Pro Fig Leaves, XXXS

March 2012

For all the mockery of bacon worship, the trend does deserve credit for redeeming reputations of the porcine variety. When I Tweeted that my 83-year-old in-law equivalent had told me there must be a worse dis of Rush Limbaugh than pig, the responses came down solidly along the lines of “don’t defame the source of so much goodness.” And it’s true: You can’t get lard from a butt cyst.

“Love sautéed spinach. Don’t think I have ever had it creamed.”

March 2012

I wish I could honestly wonder where the kkkrazies were when the Chimp and his Lump in the Bed opened the People’s House for the rare dinner. But I already know (any view is rather dark with head up rectum).

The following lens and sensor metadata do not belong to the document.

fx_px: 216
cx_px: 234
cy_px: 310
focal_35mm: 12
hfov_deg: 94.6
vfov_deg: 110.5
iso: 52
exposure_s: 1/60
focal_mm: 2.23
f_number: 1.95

Which makes it all the more pathetic that they attacked Mrs. O for serving a festive menu on a festive occasion. Anyone who believes governors on one big night should eat like everyday schoolkids needs his keyboard taken away.

Press one for sky juice

March 2012

And I’m so click-adept that most ads fly past me as I Twitter my life away. But one did catch my eye. Olives I can accept. No way in hell there is virgin coconut oil. Maybe 72 in heaven, though?

Not from Russia with anything

March 2012

I’m slow but get it eventually: Eating at one of our favorite new restaurants again the other night finally made me realize why the owner is always here and not minding the stoves in Greece. When the going gets tough, the tough move their money. And patrons follow.

It’s raining Lorna Doones

March 2012

I sometimes feel guilty when letting my fingers do the walking in reporting these days, but if you try sometimes you can get what you need online and in books. Take my take on the Oreos centennial — judging by James Trager’s “Food Chronology,” those iconic black-on-shortening wonders originated as a knockoff of the now-long-gone Hydrox cookie. That was the “biscuit bonbon” that came into stores first. And it’s the dark secret you won’t find anywhere in the expanded press releases and blog blowouts everywhere on the anniversary. Instead, look, over there! It’s a factory tour.

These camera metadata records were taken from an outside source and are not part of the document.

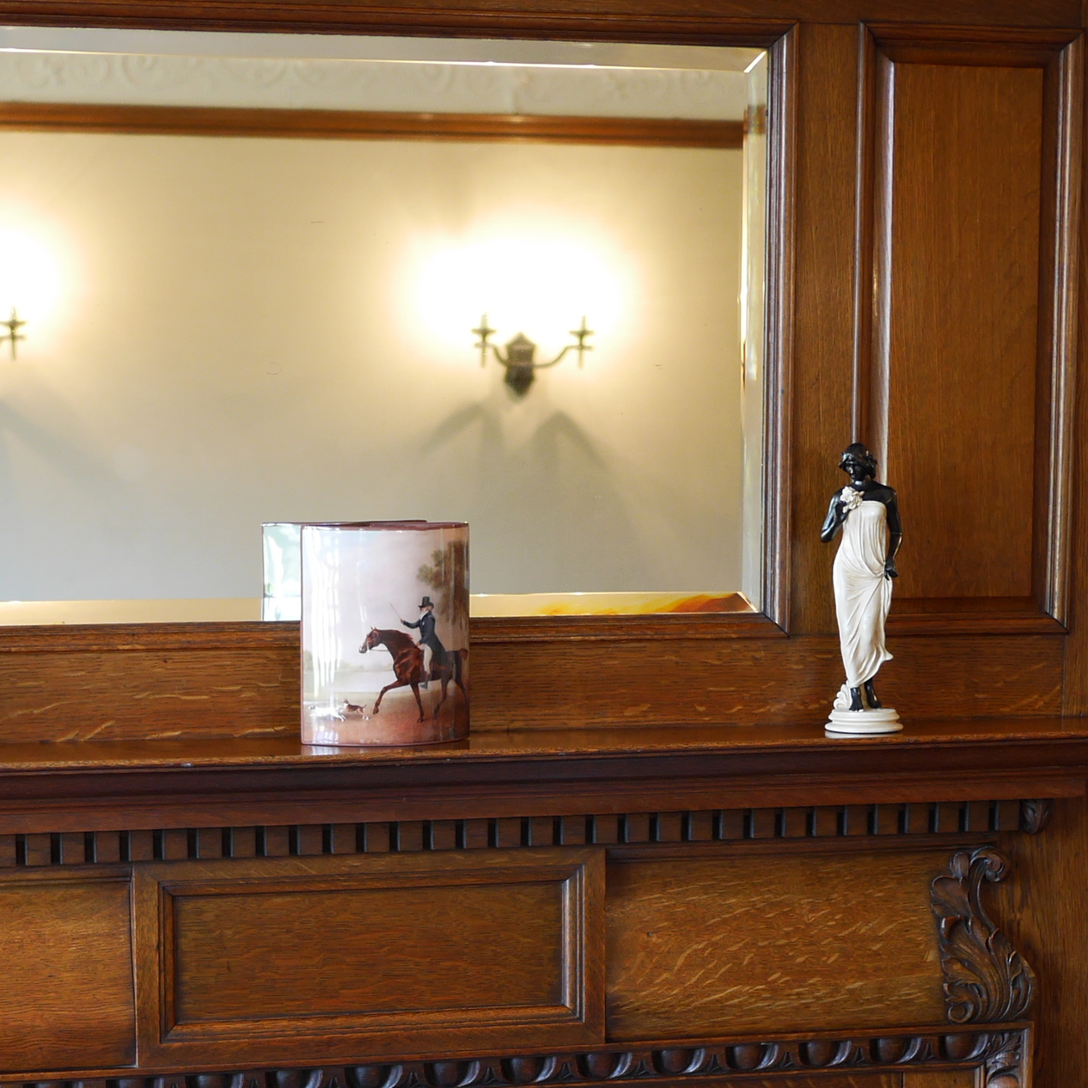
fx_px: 3307
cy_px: 885
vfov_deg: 18.5
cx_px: 320
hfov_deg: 18.6
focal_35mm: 93
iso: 400
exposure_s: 1/60
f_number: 1.7
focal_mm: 20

Chilean shiver wine at Etna prices

March 2012

I also had a sobering conversation over at the best cookbook store, on whether hard times and hard-time Americans cooking more at home have been good for the printed word, as so much old-style media verbiage has indicated. Short answer: WTF? If people have no money for meat, how in Escoffier’s name are they going to be able to come out and buy cookbooks? If they have Al Gore’s great gift of the internets, they’re gonna be clicking . . .

Dog “dirt” or tournedos?

March 2012

And I shouldn’t mock, because I once had an ill-thought-out letter published in the birdcage liner for wingnuts, too. But the (unlinkable) one from a woman responding to a front-page story on wine at White Castle had me almost ROFL for the lack of self-awareness. If Mom was bringing rebottled vino to McD’s and Burger King 40 years ago, it was not because she wanted to evoke midnight in Paris. She was leaning on mother’s little helper before Prozac and Valium.

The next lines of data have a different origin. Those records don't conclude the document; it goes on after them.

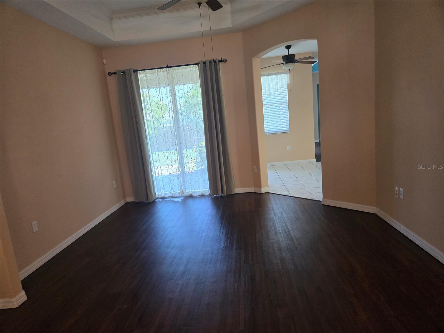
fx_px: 295
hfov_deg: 73.9
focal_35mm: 23
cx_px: 222
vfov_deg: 58.9
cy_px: 166
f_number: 1.8
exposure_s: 1/120
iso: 500
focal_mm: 5.4
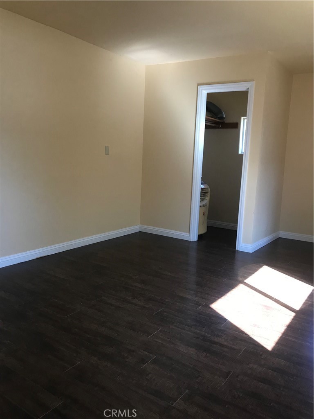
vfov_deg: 63.4
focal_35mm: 28
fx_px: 339
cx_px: 157
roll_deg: -1.5
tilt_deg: -8.3
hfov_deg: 49.7
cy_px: 210
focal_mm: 3.99
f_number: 1.8
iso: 40
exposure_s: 1/24
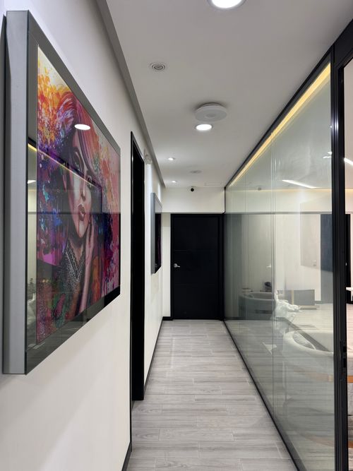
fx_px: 326
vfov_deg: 71.6
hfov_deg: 56.8
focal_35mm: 24
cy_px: 236
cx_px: 176
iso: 160
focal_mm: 6.76
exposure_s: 1/120
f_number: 1.78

It’s not the molecules, it’s the moochin’

March 2012

Finally, my compliments to the typist, but overindulgence in sugar, especially by the subsidized poors, is not “the biggest public health challenge facing the developed world.” That would be denial of climate change as the population keeps growing (and as the kkkrazies try to outlaw birth control). Crops all over the stressed world are being wiped out by drought and floods, hurricanes and tsunamis, freak ice storms and aberrant warm winters. I’ll even list nuclear meltdowns, because it’s 30-some years since the push-back against that energy source, and still we’re vulnerable. (I’ll throw in oil spills for the same reason.) You won’t hear it put this way, but we’re simply destroying our own habitat while refusing to acknowledge the planet will still be here, evolving with sugar cane, long after obese and diabetic humans have gone the way of pterodactyls. I’d also believe less in string-pullers if this screed hadn’t targeted the poorest people in this country. A cake a day was antidepressant for my destitute family; deprivation could equal cruelty if sugar got swept away along with HFCS. If you want to regulate the white stuff, please say you mean the little snots on Carnegie Hill will have no access to cupcakes at any price. Otherwise it’s clear sugar is not the only thing that can be spun.